Estos sistemas, integrados por cauces efímeros o intermitentes, funcionan como refugios de flora y fauna, además de potenciales corredores biológicos para diversas especies, explicó Mónica Riojas López, investigadora del Centro Universitario de Ciencias Biológicas y Agropecuarias (CUCBA).
Detalló que, en municipios como Ojuelos, estos arroyos pueden mantener agua durante meses en temporada de lluvias o desaparecer en cuestión de horas tras una precipitación.
A pesar de ocupar una superficie reducida, estos ecosistemas destacan por albergar vegetación de gran tamaño, como álamos y sauces, y servir de hábitat para aves, mamíferos y anfibios.
“Es una biodiversidad más alta con especies que únicamente están ahí por esos arroyos, es decir, si ese arroyo no existiera, probablemente esas especies no estarían en esa región”, advirtió.

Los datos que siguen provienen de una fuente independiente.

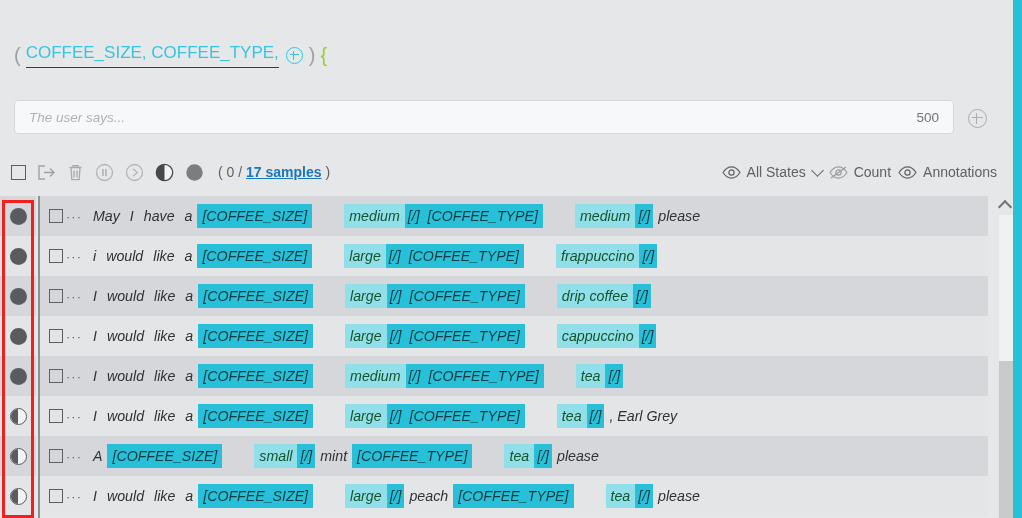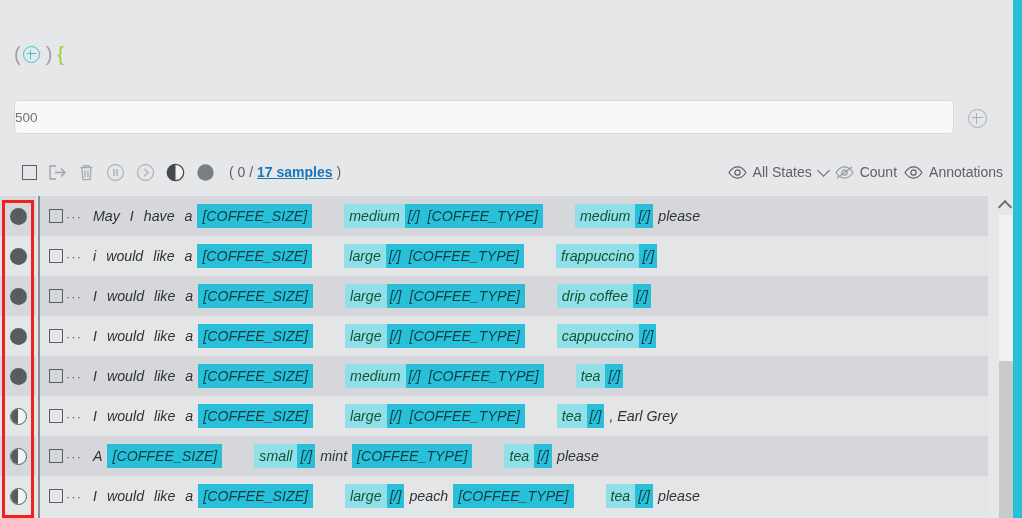"COFFEE_SIZE, COFFEE_TYPE," span.sig-params { html: none -> <span>COFFEE_SIZE, COFFEE_TYPE,</span> }
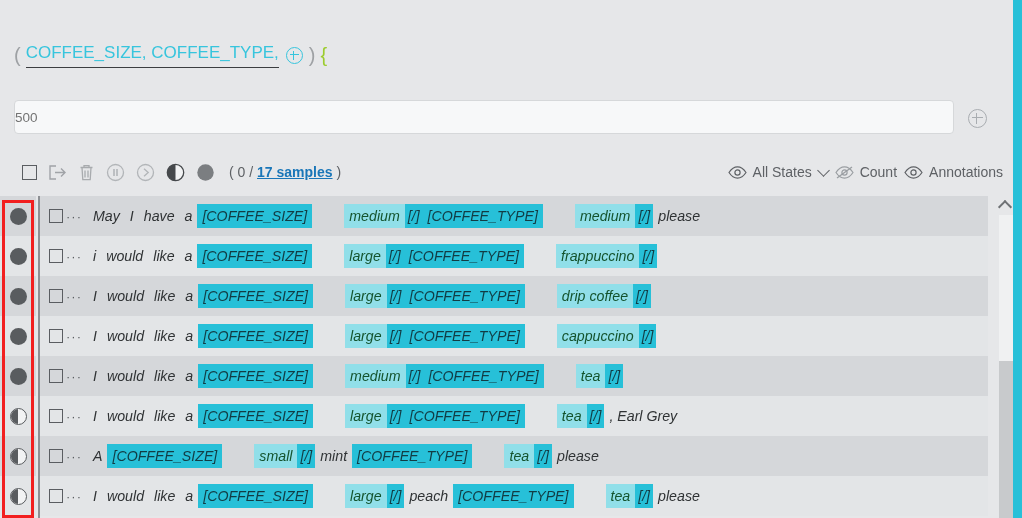"The user says..." div.utt-ph { html: none -> <div>The user says...</div> }
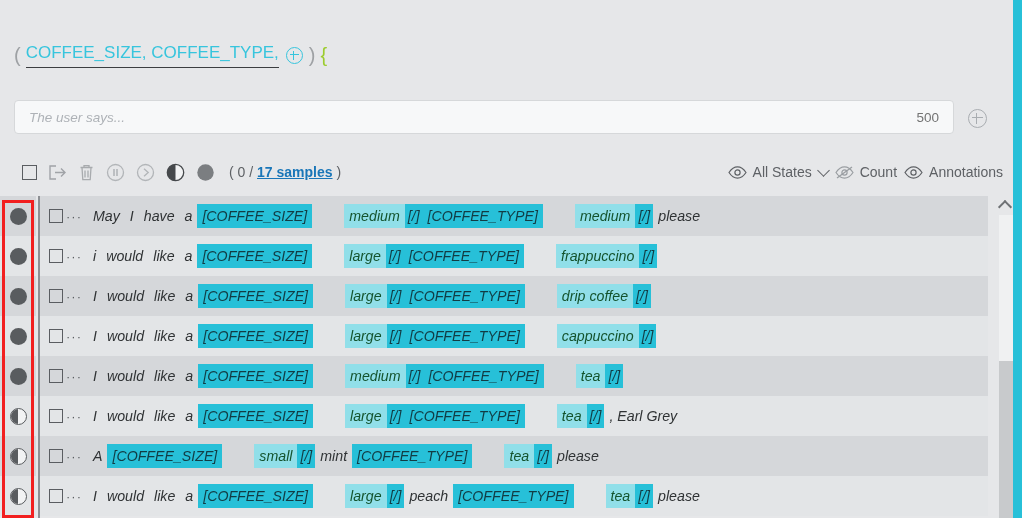"( 0 / 17 samples" .tl-left { padding-left: 22px -> 11px }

No obstante, explicó que en México estos sistemas han sido poco estudiados y no figuran como prioridad en las políticas de conservación, a diferencia de otros países como Estados Unidos.
Riojas López urgió a reconocerlos como hábitats prioritarios y además alertó sobre cambios recientes en la región, como la disminución de vegetación y el secado de álamos debido a la reducción en el flujo hídrico.
Destacó que desde 2018 se han observado afectaciones que podrían comprometer la estabilidad de estos sistemas.
Actualmente la investigadora amplía estudios en los Altos Norte para documentar su impacto en la conectividad ecológica y los servicios ambientales.